Men have it HARD, too.

Sis, let me tell you….

I have recently realized that men have it hard and I mean HARD too.

Now let me put out these couple of disclaimers:

1.) Them having it hard does not negate how hard we as women have it

2.) Them having it hard does not excuse them not positively relating to their emotions and being rude/ abusive to others

3.) Them having it hard does not mean that we should be held responsible for healing their wounds.

These things and more are true, but I have recently realized that men have it HARD too.

I was having a conversation with a friend of mine and we were talking about the expectations that are constantly put on men. We were exploring how relationships start and the expectations that are put on a man to “woo” a woman and to have the courage to move the relationship forward.

It is common knowledge, not meaning this is always how it happens, that men are expected to be leaders and they are expected to provide….

What happens if no one teaches them? What happens if they don’t know how?
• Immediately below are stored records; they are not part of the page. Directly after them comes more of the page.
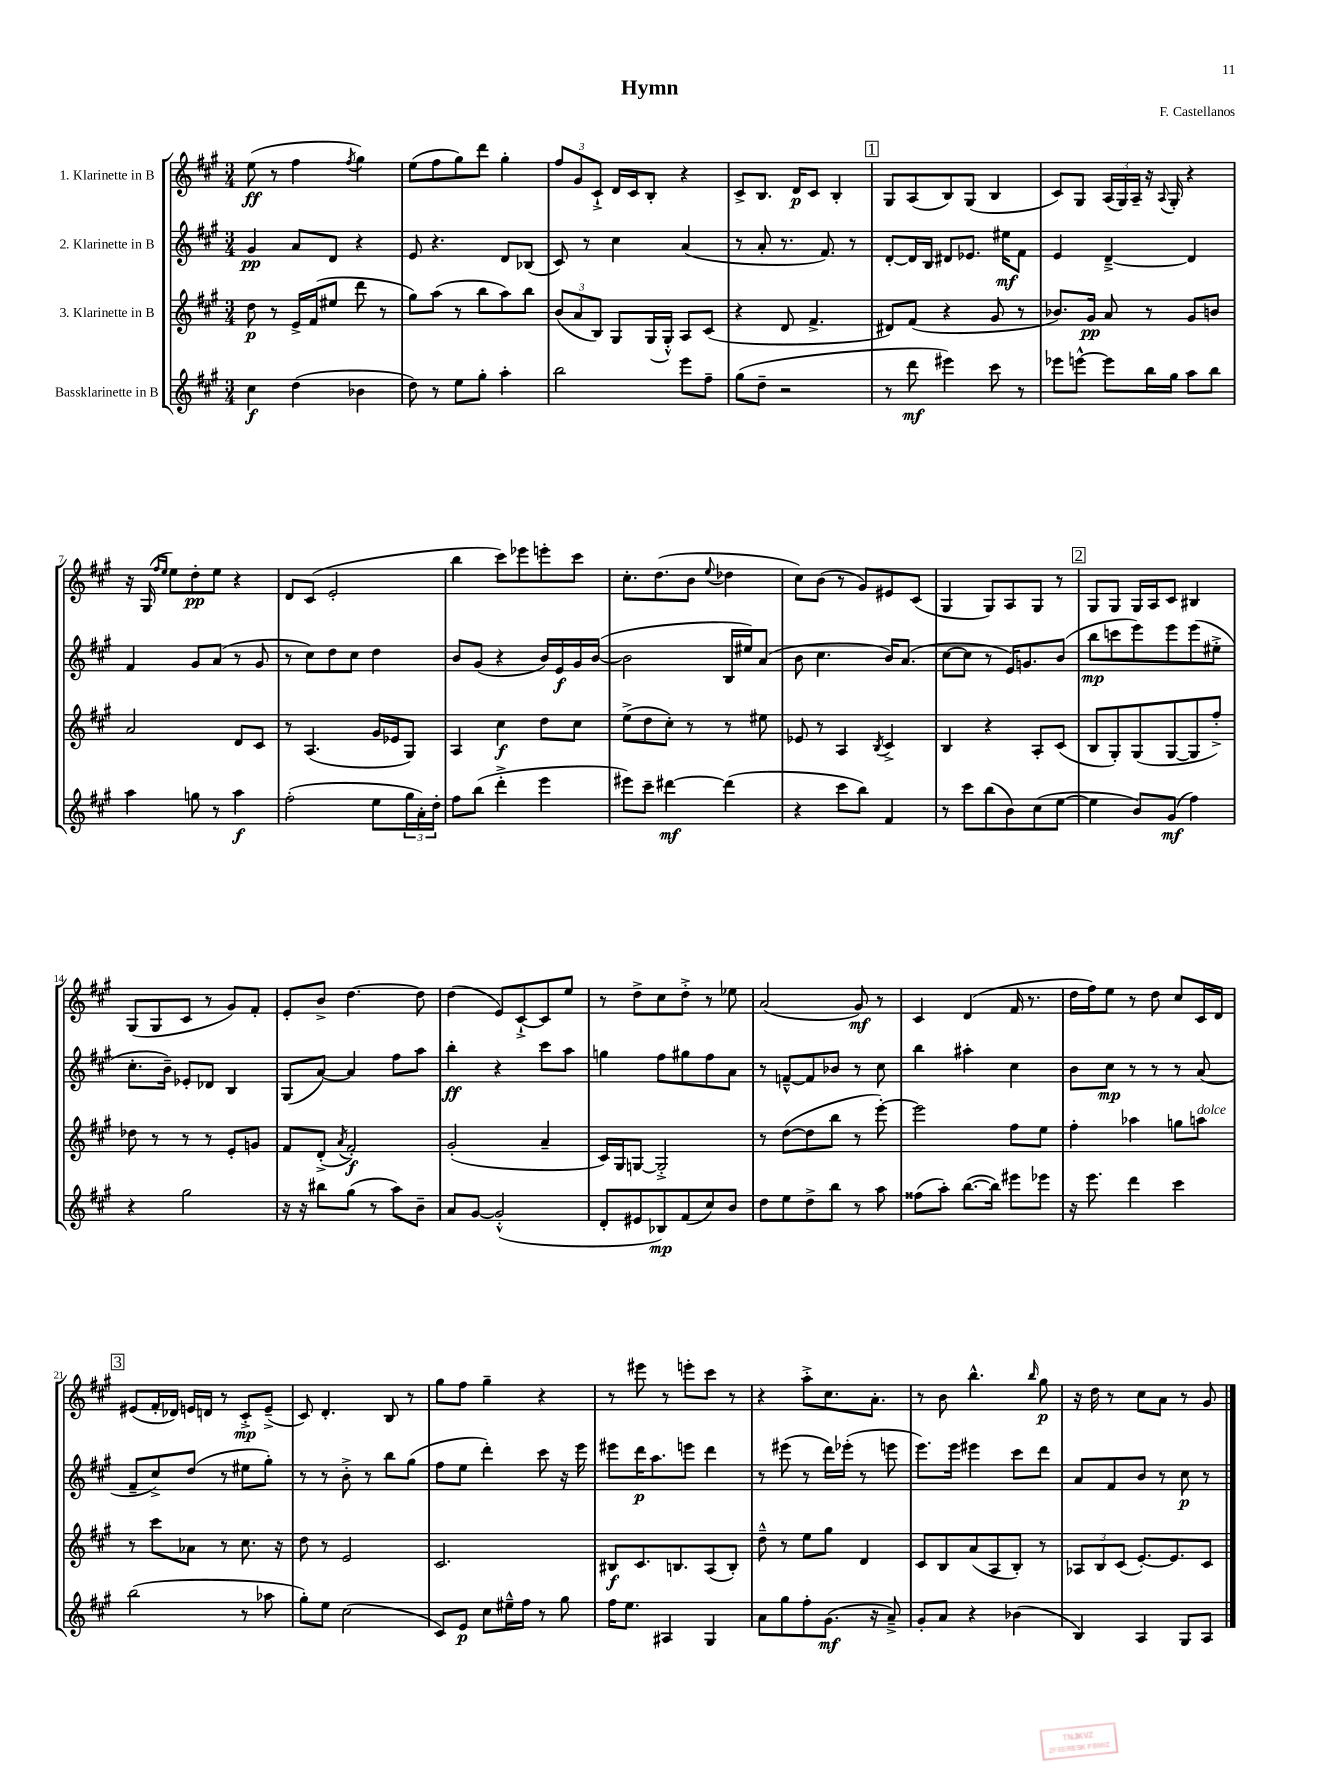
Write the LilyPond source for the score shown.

\header { title = "Hymn" composer = "F. Castellanos" }
<<
\new StaffGroup <<
\new Staff = "s0" \with { instrumentName = "1. Klarinette in B" } {
    \clef treble \key a \major \numericTimeSignature \time 3/4
    e''8\ff( r8 fis''4 \acciaccatura { fis''8 } gis''4) |
    e''8( fis''8 gis''8) d'''8 gis''4-. |
    \tuplet 3/2 { fis''8 gis'8 cis'8-!-> } d'16 cis'16 b8-. r4 |
    cis'8-> b8. d'16\p cis'8 b4-. |
    \mark \markup { \box "1" } gis8 a8( b8) gis8( b4 |
    cis'8) gis8 \tuplet 3/2 { a16( gis16) a16-- } r16 \appoggiatura { a8 } gis16-. r4 |
    r16 gis16( \grace { fis''16 e''16 } e''8) d''8-.\pp e''8 r4 |
    d'8 cis'8( e'2-. |
    b''4 cis'''8) ees'''8 e'''8-. cis'''8 |
    cis''8.-. d''8.( b'8 \appoggiatura { e''8 } des''4 |
    cis''8) b'8( r8 gis'8) eis'8 cis'8( |
    gis4 gis8) a8 gis8 r8 |
    \mark \markup { \box "2" } gis8 gis8 gis16 a16 cis'8 bis4 |
    gis8( gis8 cis'8 r8 gis'8) fis'8-. |
    e'8-. b'8-> d''4.~ d''8 |
    d''4( e'8) cis'8~-!-> cis'8 e''8 |
    r8 d''8-> cis''8 d''8-.-> r8 ees''8 |
    a'2( gis'8\mf) r8 |
    cis'4 d'4( fis'16 r8. |
    d''16 fis''16) e''8 r8 d''8 cis''8 cis'16 d'16 |
    \mark \markup { \box "3" } eis'8( fis'16-. des'16) e'16 d'16 r8 cis'8-.->\mp e'8--->( |
    cis'8) d'4.-. b8 r8 |
    gis''8 fis''8 gis''4-- r4 |
    r8 eis'''8 r8 e'''8-. cis'''8 r8 |
    r4 a''8-.-> cis''8. a'8.-. |
    r8 b'8 b''4.-^ \grace { b''16 } gis''8\p |
    r16 d''16 r8 cis''8 a'8 r8 gis'8 \bar "|." |
}
\new Staff = "s1" \with { instrumentName = "2. Klarinette in B" } {
    \clef treble \key a \major \numericTimeSignature \time 3/4
    gis'4\pp a'8 d'8 r4 |
    e'8 r4. d'8 bes8( |
    cis'8) r8 cis''4 a'4( |
    r8 a'8-. r8. fis'8.) r8 |
    \mark \markup { \box "1" } d'8~-. d'16 b16 dis'8 ees'8. eis''16\mf fis'8 |
    e'4 d'4~---> d'4 |
    fis'4 gis'8 a'8( r8 gis'8 |
    r8 cis''8) d''8 cis''8 d''4 |
    b'8 gis'8( r4 b'16) e'16\f gis'16 b'16~( |
    b'2 b16 eis''16) a'8( |
    b'8 cis''4. b'16) a'8.( |
    cis''8~ cis''8 r8 e'16) g'8. b'8( |
    \mark \markup { \box "2" } b''8\mp c'''8 e'''8) e'''8 e'''8( eis''8-.-> |
    cis''8.-. b'16--) ees'8-. des'8 b4 |
    gis8( a'8~) a'4 fis''8 a''8 |
    b''4-.\ff r4 cis'''8 a''8 |
    g''4 fis''8 gis''8 fis''8 a'8 |
    r8 f'8~---^ f'8 bes'8 r8 cis''8 |
    b''4 ais''4-. cis''4 |
    b'8 cis''8\mp r8 r8 r8 a'8( |
    \mark \markup { \box "3" } fis'8-- cis''8->) d''8( r8 eis''8 gis''8-.) |
    r8 r8 b'8-.-> r8 b''8 gis''8( |
    fis''8 e''8 d'''4-.) cis'''8 r16 e'''16 |
    eis'''8 d'''16\p a''8. e'''8 d'''4 |
    r8 eis'''8( r8 d'''16) ees'''16-.( r8 e'''8 |
    e'''8.) e'''16 eis'''4 cis'''8 d'''8 |
    a'8 fis'8 b'8 r8 cis''8\p r8 \bar "|." |
}
\new Staff = "s2" \with { instrumentName = "3. Klarinette in B" } {
    \clef treble \key a \major \numericTimeSignature \time 3/4
    d''8\p r8 e'16-> fis'16( eis''8 d'''8 r8 |
    gis''8) a''8( r8 b''8 a''8) b''8 |
    \tuplet 3/2 { b'8( a'8 b8) } gis8 gis16( gis16-.-^) a8 cis'8( |
    r4 d'8 fis'4.-> |
    \mark \markup { \box "1" } dis'8) fis'8( r4 gis'8 r8 |
    bes'8.) gis'16\pp a'8 r8 gis'8 b'8 |
    a'2 d'8 cis'8 |
    r8 a4.( gis'16 ees'16 gis8) |
    a4 cis''4\f d''8 cis''8 |
    e''8->( d''8 cis''8-.) r8 r8 eis''8 |
    ees'8 r8 a4 \acciaccatura { b8 } cis'4-> |
    b4 r4 a8-. cis'8( |
    \mark \markup { \box "2" } b8 gis8-.) gis8( gis8~ gis8 fis''8-.->) |
    des''8 r8 r8 r8 e'8-. g'8 |
    fis'8 d'8-.->( \acciaccatura { a'8 } fis'2-.\f) |
    gis'2-.( a'4-- |
    cis'16) gis16 g8~ g2-.-> |
    r8 d''8~( d''8 b''8 r8 e'''8~-.) |
    e'''2 fis''8 e''8 |
    fis''4-. aes''4 g''8 a''8^\markup { \italic "dolce" } |
    \mark \markup { \box "3" } r8 cis'''8 aes'8 r8 cis''8. r16 |
    d''8 r8 e'2 |
    cis'2. |
    bis8\f cis'8. b8. a8( b8-.) |
    d''8---^ r8 e''8 gis''8 d'4 |
    cis'8 b8 a'8( a8 b8-.) r8 |
    \tuplet 3/2 { aes8 b8 cis'8( } e'8.~-.) e'8. cis'8 \bar "|." |
}
\new Staff = "s3" \with { instrumentName = "Bassklarinette in B" } {
    \clef treble \key a \major \numericTimeSignature \time 3/4
    cis''4\f d''4( bes'4 |
    d''8) r8 e''8 gis''8-. a''4-. |
    b''2 e'''8 fis''8-- |
    gis''8( d''8-- r2 |
    \mark \markup { \box "1" } r8 d'''8\mf eis'''4) cis'''8 r8 |
    ees'''8 e'''8~-^ e'''8 b''16 gis''16 a''8 b''8 |
    a''4 g''8 r8 a''4\f |
    fis''2-.( e''8 \tuplet 3/2 { gis''16 a'16-.) d''16-. } |
    fis''8 b''8( d'''4-.-> e'''4 |
    eis'''8) cis'''8-- dis'''4~\mf dis'''4( |
    r4 cis'''8 b''8) fis'4 |
    r8 cis'''8 b''8( b'8) cis''8( e''8~ |
    \mark \markup { \box "2" } e''4 b'8) gis'8\mf( fis''4) |
    r4 gis''2 |
    r16 r16 bis''8 gis''8( r8 a''8) b'8-- |
    a'8 gis'8~ gis'2-.-^( |
    d'8-. eis'8 bes8\mp) fis'8( cis''8) b'8 |
    d''8 e''8 d''8-> b''8 r8 a''8 |
    fisis''8( a''8-.) b''8.~( b''16) eis'''8 ees'''8 |
    r16 e'''8. d'''4 cis'''4 |
    \mark \markup { \box "3" } b''2( r8 aes''8 |
    gis''8-.) e''8 cis''2( |
    cis'8) e'8\p cis''8 eis''16---^ fis''16 r8 gis''8 |
    fis''16 e''8. ais4 gis4 |
    a'8 gis''8 fis''8-. gis'8.\mf( r16 a'8--->) |
    gis'8-. a'8 r4 bes'4( |
    b4) a4 gis8 a8 \bar "|." |
}
>>
>>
What happens when they become overwhelmed?

I think about the wonderful male friends that I have and listening to their hardships and listening to their battles I can’t imagine what some of the pressure they experience feels like..

Let me put myself in their shoes for one second….

I am a black man, working in a country that doesn’t write laws that favor my freedom or growth… I have to worry about the way that I present myself at all times, God forbid I be tall or large in stature because EVERYWHERE I go I will have to overcompensate with being kind so people don’t think that I am a threat… I have to worry about providing for my family ( even if I never had an example for how to do so), I have to never show too many emotions because then I am weak, but if I don’t show any at all I am a jerk… I have to deal with racism.. I have to work twice as hard as my counterparts for the same positions, I have to try and navigate my romantic life (possibly being fetishized by women of other races), I have to be perfect when everyone around me is expecting me to fail

How the hell do they survive under all of that pressure?!

How do they cope with the pain they are going through, because let’s face it we don’t typically give them a forum to relate to their emotions in a healthy way…. They start crying and they are told to suck it up… They watch abuse happen and are told to act in the opposite… They watch their friends and loved ones struggle but are told to brush it all off…What about their mental health?!

What type of existence can it be to feel as though you are only of value if you provide and if you cannot, you will be replaced?

I say all of this because I believe that men need some hugs too.

Men need someone to vent to, they need someone to tell them what they feel matters, they need someone to tell them they are proud of them, they need someone to tell them it is okay to quit their 9-5 and pursue their dreams ( with vigor), they need someone to tell them that their experience matters….

I don’t know what it means to be a man… and I damn sure don’t know what it is like to be a minority man in America. I do know that their experience is important and deserves to be acknowledged.

If men are expected to be strong, hard working, and affectionate leaders to those around them, their environment needs to reflect that growth.

Whether it is a brother, uncle, grandfather, friend, nephew, or love interest be sure to give them a sincere listening ear… It is not that they are not screaming for our help and support, it is that we don’t know how to identify their cries.

We can do it sisjust trust the journey.